I would like to raise an issue and that actually goes back to the comments from Madame Del Ponte when she explains that she opened an investigation against the RPF and sought the cooperation of the Rwandese. Now, that statement in and of itself shows you the complexity of running an office of the Prosecution or running an ad hoc Tribunal. Because I would view that as a very civil law approach to Prosecution, because given my background, I would never announce to the person that I’m investigating that I’m starting an investigation against you. From the American version of common law practice, we would investigate, we would develop a file and we would do everything in secret. When we have the witnesses secured and everything is ready and set to go, then the indictment comes and that’s when the case begins.

The civil law approach is different. I’ve experienced that myself when I go to Belgium, because I cannot speak to a witness unless I do a commission rogatoire and ask the permission of Mr. Vandermeersch, which to me is an awkward way of conducting an investigation. Because I want to sit with the witness. I want to cross examine the witness. I want to have my own approach to getting information from the witness. I don’t want a Belgian magistrate between me and the information that I’m trying to get.

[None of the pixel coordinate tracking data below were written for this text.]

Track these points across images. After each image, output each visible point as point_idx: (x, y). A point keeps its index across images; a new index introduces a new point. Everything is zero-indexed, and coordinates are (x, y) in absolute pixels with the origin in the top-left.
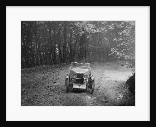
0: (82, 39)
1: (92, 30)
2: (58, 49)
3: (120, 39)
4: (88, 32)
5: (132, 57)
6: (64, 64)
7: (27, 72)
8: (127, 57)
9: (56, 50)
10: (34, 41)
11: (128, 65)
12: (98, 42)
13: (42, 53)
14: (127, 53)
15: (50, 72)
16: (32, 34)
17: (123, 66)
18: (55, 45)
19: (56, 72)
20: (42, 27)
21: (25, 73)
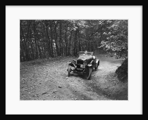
0: (76, 34)
1: (84, 26)
2: (55, 44)
3: (109, 33)
4: (81, 28)
5: (118, 49)
6: (61, 57)
7: (27, 65)
8: (114, 49)
9: (54, 45)
10: (33, 38)
11: (116, 56)
12: (91, 36)
13: (41, 48)
14: (114, 45)
15: (48, 64)
16: (31, 31)
17: (112, 57)
18: (52, 40)
19: (54, 64)
20: (40, 24)
21: (26, 66)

That dynamic is replicated with choosing to how you talked about strategy- how do you investigate the government or the suspects that are aligned with the government that you’re depending on to give you access to information? I don’t have an answer to that, but I think this issue is what makes the matter problematic. Because when Mme Del Ponte held a press conference to announce these RPF investigations, I believe it was in either 2000 or 2001, there was immediate response which was not favourable to conducting the investigations, and it could have been handled differently.

Would the results have been any different? I don’t know. But raising the issue, as you do, brings to light the complexity of trying to organise an office with various legal personnel coming from different backgrounds and dealing with a country that itself is different. Look at the tribunal of the country. We have a civil law country, French speaking. Our procedures in the ICTR are more common law oriented with a healthy contingent in its initial days of common law attorneys. It’s a very mixed up bundle of personnel, law, procedures. And everybody comes to the office thinking that their way of doing things is the best way and the only way. All of that goes into the soup and explains how we get to where we are today.